• Problem details
Write out the whole listing word for word.

• Dataset extract

--------

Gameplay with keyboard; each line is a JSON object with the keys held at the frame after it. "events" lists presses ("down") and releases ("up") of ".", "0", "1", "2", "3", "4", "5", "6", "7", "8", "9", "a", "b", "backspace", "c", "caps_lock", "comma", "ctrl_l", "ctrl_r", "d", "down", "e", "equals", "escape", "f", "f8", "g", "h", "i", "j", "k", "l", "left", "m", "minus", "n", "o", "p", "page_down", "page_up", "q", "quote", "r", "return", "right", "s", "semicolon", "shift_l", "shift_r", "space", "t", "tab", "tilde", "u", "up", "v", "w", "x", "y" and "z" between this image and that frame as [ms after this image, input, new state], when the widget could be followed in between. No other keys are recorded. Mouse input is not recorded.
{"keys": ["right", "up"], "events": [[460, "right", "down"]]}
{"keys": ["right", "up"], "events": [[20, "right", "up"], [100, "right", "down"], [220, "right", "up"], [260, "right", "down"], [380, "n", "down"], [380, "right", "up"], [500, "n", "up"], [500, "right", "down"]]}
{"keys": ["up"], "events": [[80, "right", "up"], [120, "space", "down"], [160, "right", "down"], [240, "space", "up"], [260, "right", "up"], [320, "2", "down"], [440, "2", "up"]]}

--------

• Response to the task
Gameplay with keyboard; each line is a JSON object with the keys held at the frame after it. "events" lists presses ("down") and releases ("up") of ".", "0", "1", "2", "3", "4", "5", "6", "7", "8", "9", "a", "b", "backspace", "c", "caps_lock", "comma", "ctrl_l", "ctrl_r", "d", "down", "e", "equals", "escape", "f", "f8", "g", "h", "i", "j", "k", "l", "left", "m", "minus", "n", "o", "p", "page_down", "page_up", "q", "quote", "r", "return", "right", "s", "semicolon", "shift_l", "shift_r", "space", "t", "tab", "tilde", "u", "up", "v", "w", "x", "y" and "z" between this image and that frame as [ms after this image, input, new state], when the widget could be followed in between. No other keys are recorded. Mouse input is not recorded.
{"keys": ["right", "up"], "events": [[460, "right", "down"]]}
{"keys": ["right", "up"], "events": [[20, "right", "up"], [100, "right", "down"], [220, "right", "up"], [260, "right", "down"], [380, "n", "down"], [380, "right", "up"], [500, "n", "up"], [500, "right", "down"]]}
{"keys": ["up"], "events": [[80, "right", "up"], [120, "space", "down"], [160, "right", "down"], [240, "space", "up"], [260, "right", "up"], [320, "2", "down"], [440, "2", "up"]]}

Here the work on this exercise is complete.